Es sei daran erinnert, dass 2019 der Hauptstrom der Touristen aus Russland mit ungefähr 7 Millionen auf die Türkei entfiel, nach Deutschland reisten 1,4 Millionen, nach Italien 1,36 Millionen. Zu den Top Ten gehörten auch Spanien, Zypern und Griechenland.

Ans Meer nach Europa und Asien

In welchen Urlaubsorten können die Europäer heute noch mit den Russen am Strand um freie Liegen kämpfen? Vor allem in der Türkei. „Das liegt hauptsächlich an den bequemen Direktflügen und einer vergleichsweise breiten Auswahl an Flügen“, sagte Victoria Khudaeva, die PR-Chefin des Reiseveranstalters Anextour der MDZ. Die Firma ist schon 25 Jahre auf dem russischen Markt tätig. „In diesem Jahr wird das Angebot erweitert, es gibt Flüge nach Izmir, Antalya wird aus mehreren Städten angeflogen, zudem gibt es noch Programme nach Bodrum und Dalaman.“

Die Firma Fun&Sun (bis März firmierte sie unter dem Namen TUI) nannte noch einen Spitzenreiter – die Vereinigten Arabischen Emirate. Bei der Pac Group, die es seit 1990 gibt, nannte man gleich mehrere favorisierte Urlaubsziele. Neben der Türkei und den VAE gibt es noch die Malediven, Griechenland, Italien, Frankreich, Serbien und Kreuzfahrten. „Die Russen können praktisch in jeden beliebigen Urlaubsort reisen, wo die Corona-Maßnahmen abgesetzt oder abgeschwächt wurden“, meint die Firma.

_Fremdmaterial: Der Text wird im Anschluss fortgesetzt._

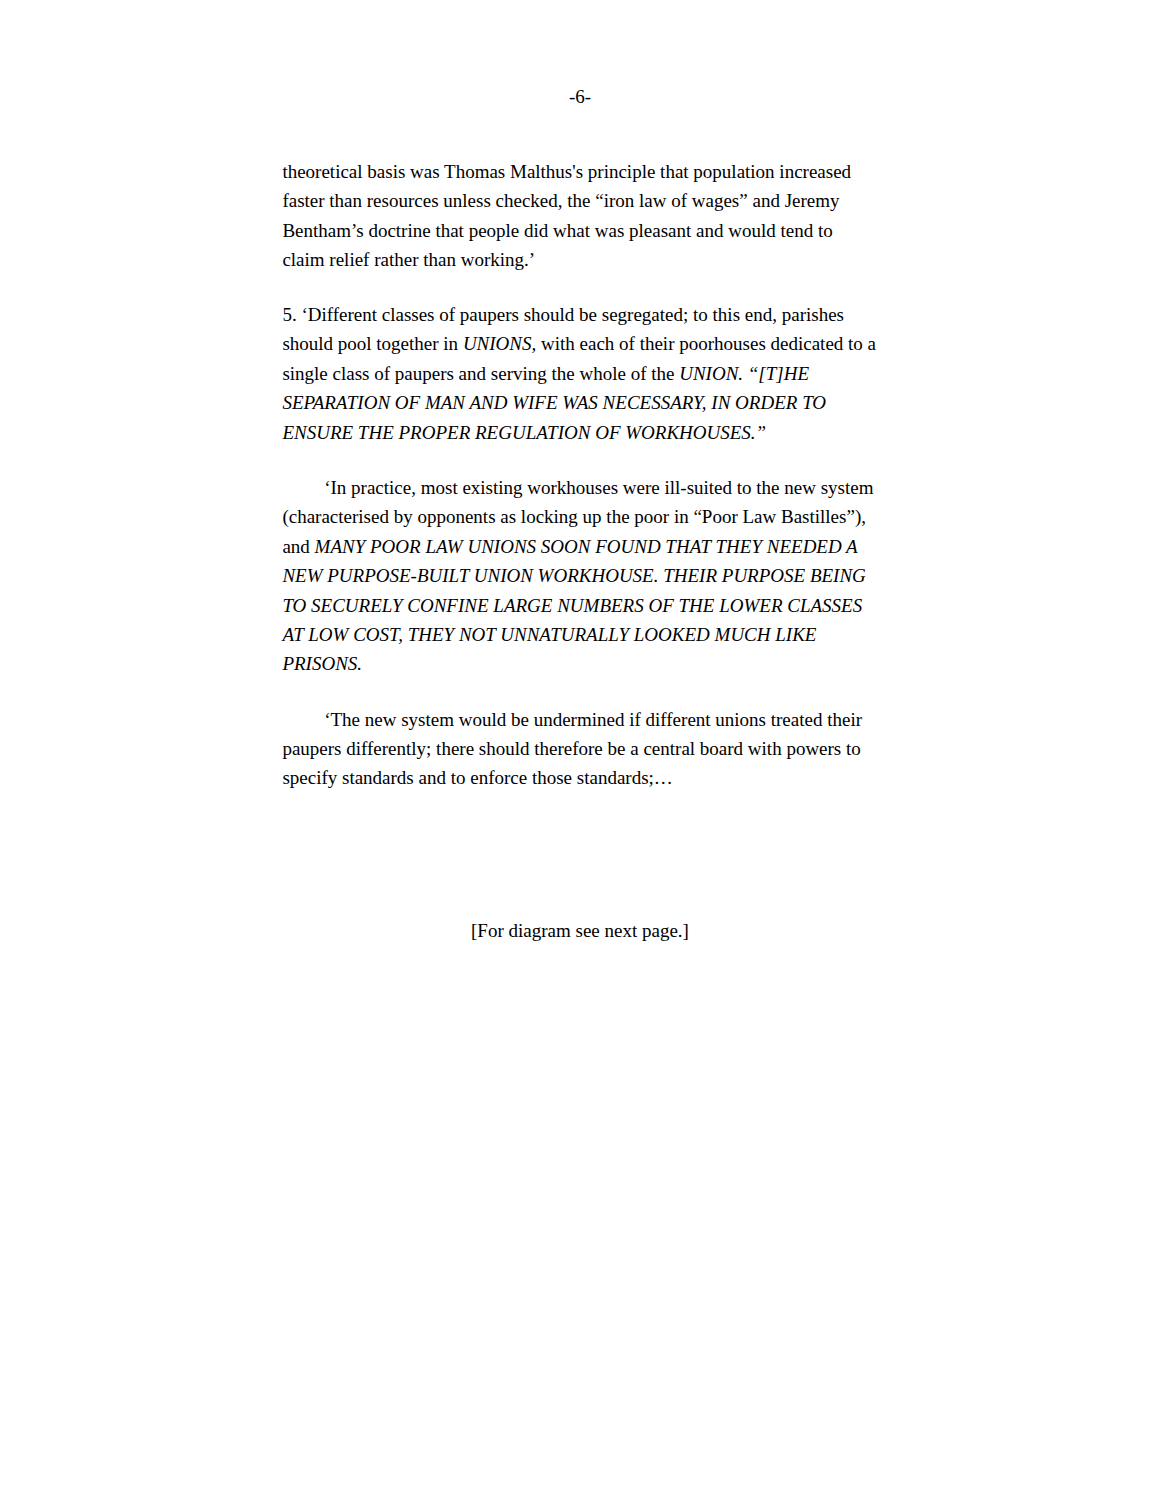-6-
theoretical basis was Thomas Malthus's principle that population increased faster than resources unless checked, the “iron law of wages” and Jeremy Bentham’s doctrine that people did what was pleasant and would tend to claim relief rather than working.’
5. ‘Different classes of paupers should be segregated; to this end, parishes should pool together in UNIONS, with each of their poorhouses dedicated to a single class of paupers and serving the whole of the UNION. “[T]HE SEPARATION OF MAN AND WIFE WAS NECESSARY, IN ORDER TO ENSURE THE PROPER REGULATION OF WORKHOUSES.”
‘In practice, most existing workhouses were ill-suited to the new system (characterised by opponents as locking up the poor in “Poor Law Bastilles”), and MANY POOR LAW UNIONS SOON FOUND THAT THEY NEEDED A NEW PURPOSE-BUILT UNION WORKHOUSE. THEIR PURPOSE BEING TO SECURELY CONFINE LARGE NUMBERS OF THE LOWER CLASSES AT LOW COST, THEY NOT UNNATURALLY LOOKED MUCH LIKE PRISONS.
‘The new system would be undermined if different unions treated their paupers differently; there should therefore be a central board with powers to specify standards and to enforce those standards;…
[For diagram see next page.]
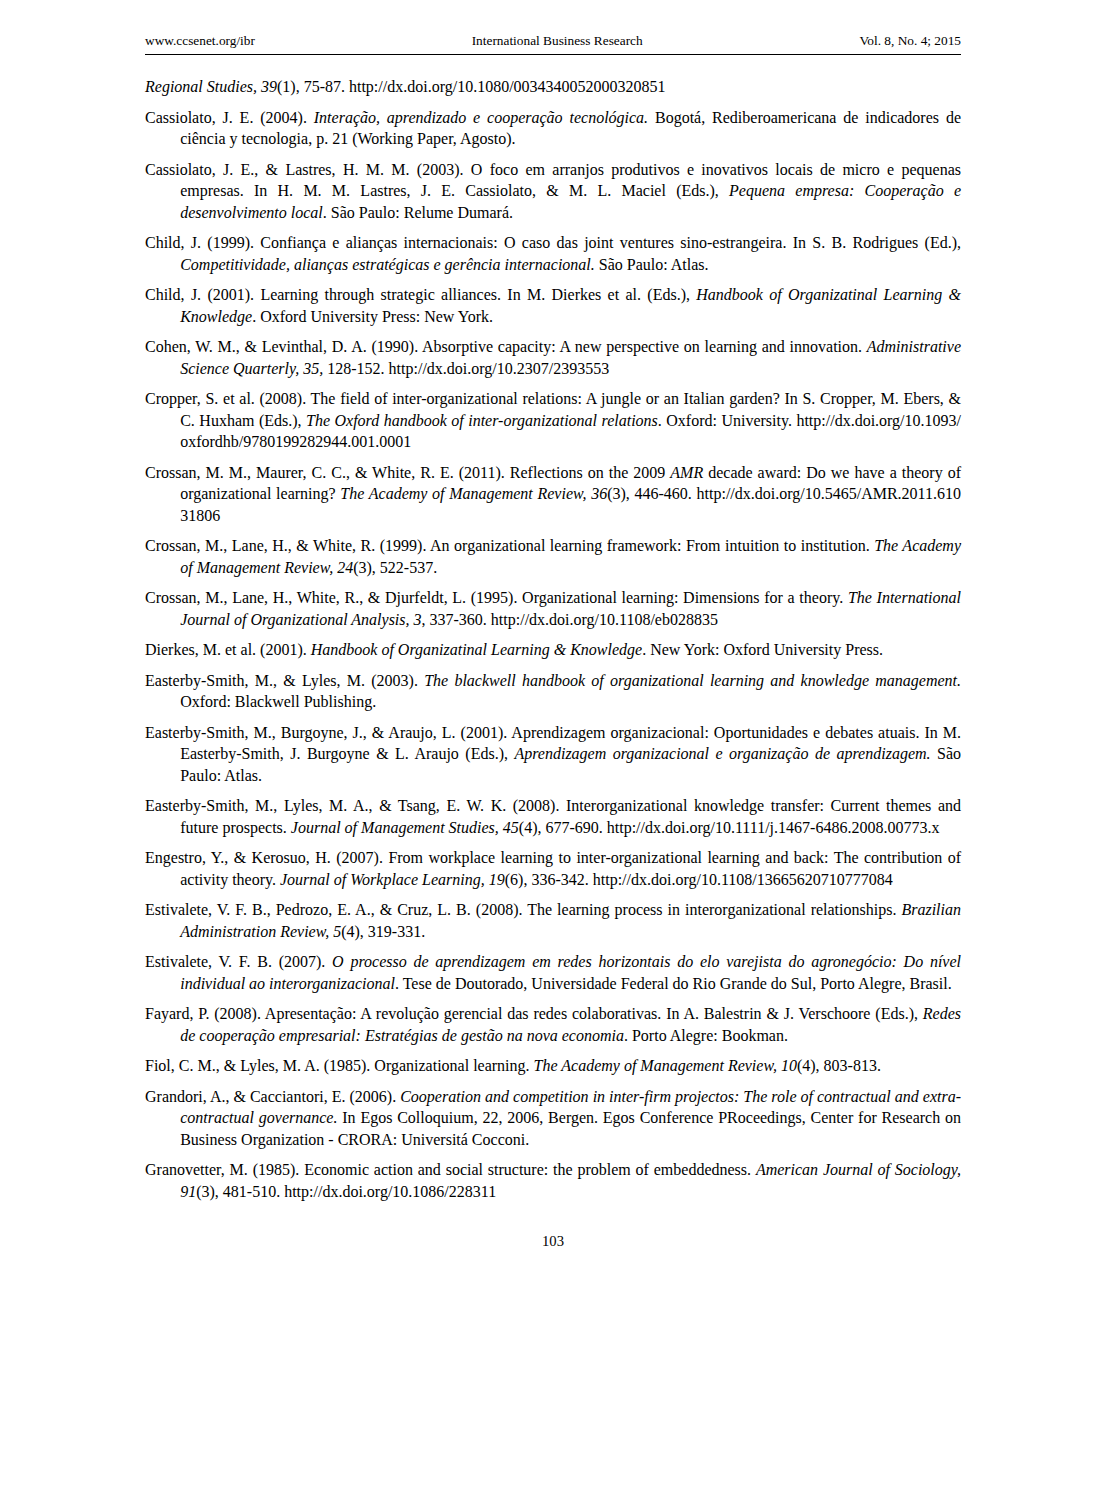www.ccsenet.org/ibr International Business Research Vol. 8, No. 4; 2015
Regional Studies, 39(1), 75-87. http://dx.doi.org/10.1080/0034340052000320851
Cassiolato, J. E. (2004). Interação, aprendizado e cooperação tecnológica. Bogotá, Rediberoamericana de indicadores de ciência y tecnologia, p. 21 (Working Paper, Agosto).
Cassiolato, J. E., & Lastres, H. M. M. (2003). O foco em arranjos produtivos e inovativos locais de micro e pequenas empresas. In H. M. M. Lastres, J. E. Cassiolato, & M. L. Maciel (Eds.), Pequena empresa: Cooperação e desenvolvimento local. São Paulo: Relume Dumará.
Child, J. (1999). Confiança e alianças internacionais: O caso das joint ventures sino-estrangeira. In S. B. Rodrigues (Ed.), Competitividade, alianças estratégicas e gerência internacional. São Paulo: Atlas.
Child, J. (2001). Learning through strategic alliances. In M. Dierkes et al. (Eds.), Handbook of Organizatinal Learning & Knowledge. Oxford University Press: New York.
Cohen, W. M., & Levinthal, D. A. (1990). Absorptive capacity: A new perspective on learning and innovation. Administrative Science Quarterly, 35, 128-152. http://dx.doi.org/10.2307/2393553
Cropper, S. et al. (2008). The field of inter-organizational relations: A jungle or an Italian garden? In S. Cropper, M. Ebers, & C. Huxham (Eds.), The Oxford handbook of inter-organizational relations. Oxford: University. http://dx.doi.org/10.1093/oxfordhb/9780199282944.001.0001
Crossan, M. M., Maurer, C. C., & White, R. E. (2011). Reflections on the 2009 AMR decade award: Do we have a theory of organizational learning? The Academy of Management Review, 36(3), 446-460. http://dx.doi.org/10.5465/AMR.2011.61031806
Crossan, M., Lane, H., & White, R. (1999). An organizational learning framework: From intuition to institution. The Academy of Management Review, 24(3), 522-537.
Crossan, M., Lane, H., White, R., & Djurfeldt, L. (1995). Organizational learning: Dimensions for a theory. The International Journal of Organizational Analysis, 3, 337-360. http://dx.doi.org/10.1108/eb028835
Dierkes, M. et al. (2001). Handbook of Organizatinal Learning & Knowledge. New York: Oxford University Press.
Easterby-Smith, M., & Lyles, M. (2003). The blackwell handbook of organizational learning and knowledge management. Oxford: Blackwell Publishing.
Easterby-Smith, M., Burgoyne, J., & Araujo, L. (2001). Aprendizagem organizacional: Oportunidades e debates atuais. In M. Easterby-Smith, J. Burgoyne & L. Araujo (Eds.), Aprendizagem organizacional e organização de aprendizagem. São Paulo: Atlas.
Easterby-Smith, M., Lyles, M. A., & Tsang, E. W. K. (2008). Interorganizational knowledge transfer: Current themes and future prospects. Journal of Management Studies, 45(4), 677-690. http://dx.doi.org/10.1111/j.1467-6486.2008.00773.x
Engestro, Y., & Kerosuo, H. (2007). From workplace learning to inter-organizational learning and back: The contribution of activity theory. Journal of Workplace Learning, 19(6), 336-342. http://dx.doi.org/10.1108/13665620710777084
Estivalete, V. F. B., Pedrozo, E. A., & Cruz, L. B. (2008). The learning process in interorganizational relationships. Brazilian Administration Review, 5(4), 319-331.
Estivalete, V. F. B. (2007). O processo de aprendizagem em redes horizontais do elo varejista do agronegócio: Do nível individual ao interorganizacional. Tese de Doutorado, Universidade Federal do Rio Grande do Sul, Porto Alegre, Brasil.
Fayard, P. (2008). Apresentação: A revolução gerencial das redes colaborativas. In A. Balestrin & J. Verschoore (Eds.), Redes de cooperação empresarial: Estratégias de gestão na nova economia. Porto Alegre: Bookman.
Fiol, C. M., & Lyles, M. A. (1985). Organizational learning. The Academy of Management Review, 10(4), 803-813.
Grandori, A., & Cacciantori, E. (2006). Cooperation and competition in inter-firm projectos: The role of contractual and extra-contractual governance. In Egos Colloquium, 22, 2006, Bergen. Egos Conference PRoceedings, Center for Research on Business Organization - CRORA: Universitá Cocconi.
Granovetter, M. (1985). Economic action and social structure: the problem of embeddedness. American Journal of Sociology, 91(3), 481-510. http://dx.doi.org/10.1086/228311
103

Auf der Website von Coral Travel kann man zum Beispiel eine Reise nach Zypern buchen. Aber für den 10-tägigen Familienurlaub in einem Hotel mit Frühstück muss man eine Million Rubel (16 600 Euro) hinblättern. Der Reiseveranstalter Space Travel stellte einen merklichen Anstieg der Touristenzahlen auf den Malediven, in teure Hotels der Emirate und in der Türkei fest. Der Reiseveranstalter ister einer der führenden Spieler im Premiumsegment des russischen Tourismus. Die Nachfrage sei größer als vor Corona.

Die Möglichkeit der Wahl also bleibt bestehen, man muss nur wollen und Geld haben. Das braucht man vor allem für die Flugtickets, deren Preise gestiegen sind.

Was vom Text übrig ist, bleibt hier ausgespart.